Neumarkt ist "Hauptstadt des Fairen Handels 2019"

Neumarkt in der Oberpfalz darf sich ab sofort als "Hauptstadt des Fairen Handels 2019" bezeichnen. Damit gewinnt zum ersten Mal eine Kommune aus Bayern diesen Titel.

Die Stadt Neumarkt trägt viele Titel. 2018 etwa wurde sie für ihr Kunst- und Kulturangebot als „Sightsleeping®-City“ ausgezeichnet. Seit diesem Jahr ist Neumarkt auch "Hauptstadt des Fairen Handels". Foto: Dietmar Denger

Den Titel "Hauptstadt des Fairen Handels" können Städte und Gemeinden gewinnen, die durch eigene Aktivitäten vor Ort den Fairen Handel unterstützen. Dazu zählen sowohl einzelne innovative Aktionen oder Projekte, als auch kontinuierliche Maßnahmen, Leitbilder und Strategien.

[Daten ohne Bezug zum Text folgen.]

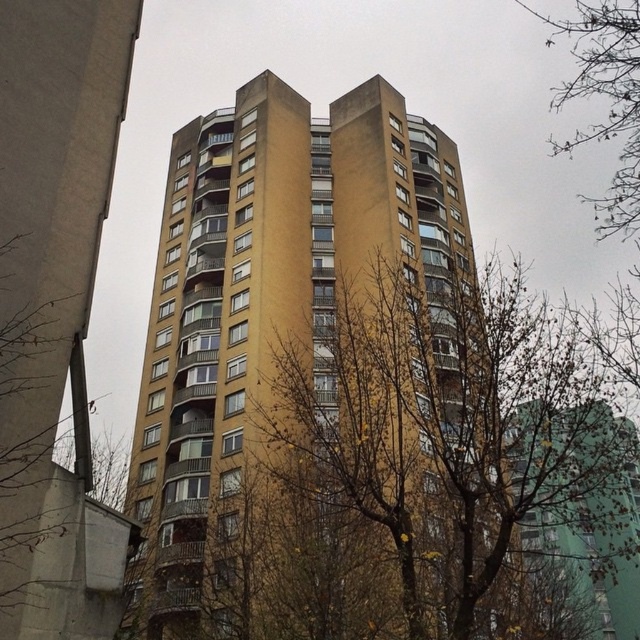
You are a city planner analyzing the image of the residential building. You need to determine which of the two bare branches, the bare branches at center or the bare branches at upper right, is closer to the building. Based on their sizes in the image, which one is more likely closer?

The bare branches at center is smaller than the bare branches at upper right, so it is more likely further away from the building. Therefore, the bare branches at upper right is closer to the building.

You are a city planner assessing the spacing between two sets of bare branches in the foreground of the residential building scene. Given that the distance between the bare branches at center and the bare branches at upper right is critical for ensuring adequate sunlight penetration to the building facade, can the current spacing allow sufficient light to reach the building walls?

„Auffällig waren dieses Mal die Maßnahmen in vielen Kommunen, die Schritte zu Fairem Handel und Fairer Beschaffung nachhaltig strukturell zu verankern", berichtet Michael Marwede von der "Servicestelle Kommunen in der Einen Welt". Diese führt den Wettbewerb seit 2003 im Auftrag des Bundesministeriums für wirtschaftliche Zusammenarbeit und Entwicklung (BMZ) durch.

In diesem Jahr überzeugte die Stadt Neumarkt in der Oberpfalz die unabhängige Jury und setzte sich gegen 99 andere Kommunen aus ganz Deutschland durch – und wird somit zur ersten "Hauptstadt des Fairen Handels" in Bayern. Der erste Platz ist mit einem Preisgeld in Höhe von 70.000 Euro dotiert. Die Oberpfälzer Stadt ist übrigens ein treuer Teilnehmer des Wettbewerbs seit 2005. Seit 2011 belegt die Neumarkt regelmäßig einen Platz unter den Top 5: 2011 den 4. Platz, 2015 den 3. Platz, 2013 und 2017 jeweils den 2.Platz.

Dass sich nicht nur in Großstädten etwas bewegt, sondern auch in Kommunen mit einer Einwohnerzahl von 20.000 bis 100.000, habe Neumarkt eindrücklich gezeigt, so die Veranstalter. Die Stadt habe die Jury unter anderem mit ihrem starken und breit aufgestellten gesellschaftspolitischen Engagement und der festen, strategischen Verankerung des Gedankens des Fairen Handels in der bayerischen Kommune überzeugt.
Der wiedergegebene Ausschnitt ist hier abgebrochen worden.